From the line containing "vfov_deg: 27.7" onward, retype each line of the entries below exactly, last line included.
Top of Record excerpts
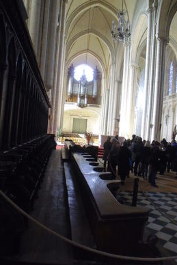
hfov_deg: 43.5
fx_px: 221
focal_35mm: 30
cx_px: 77
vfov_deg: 61.9
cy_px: 135
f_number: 2.6
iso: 400
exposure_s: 1/20
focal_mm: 4.65
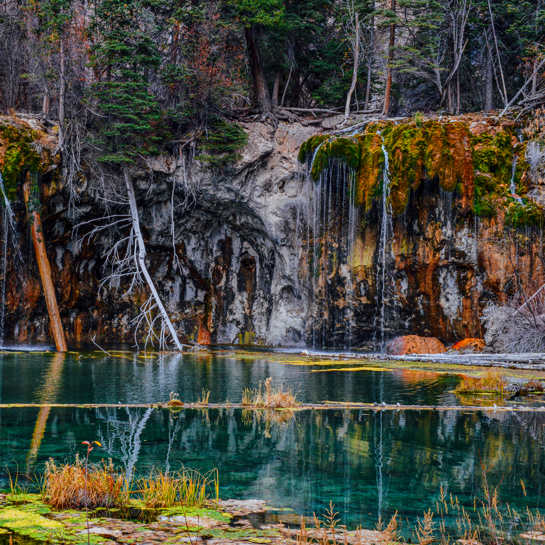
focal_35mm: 62
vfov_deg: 27.7
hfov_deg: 27.6
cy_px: 275
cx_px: 183
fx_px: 1104
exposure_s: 1/80
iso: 800
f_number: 22
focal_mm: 48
Bottom of Record excerpts
Your response:
vfov_deg: 27.7
hfov_deg: 27.6
cy_px: 275
cx_px: 183
fx_px: 1104
exposure_s: 1/80
iso: 800
f_number: 22
focal_mm: 48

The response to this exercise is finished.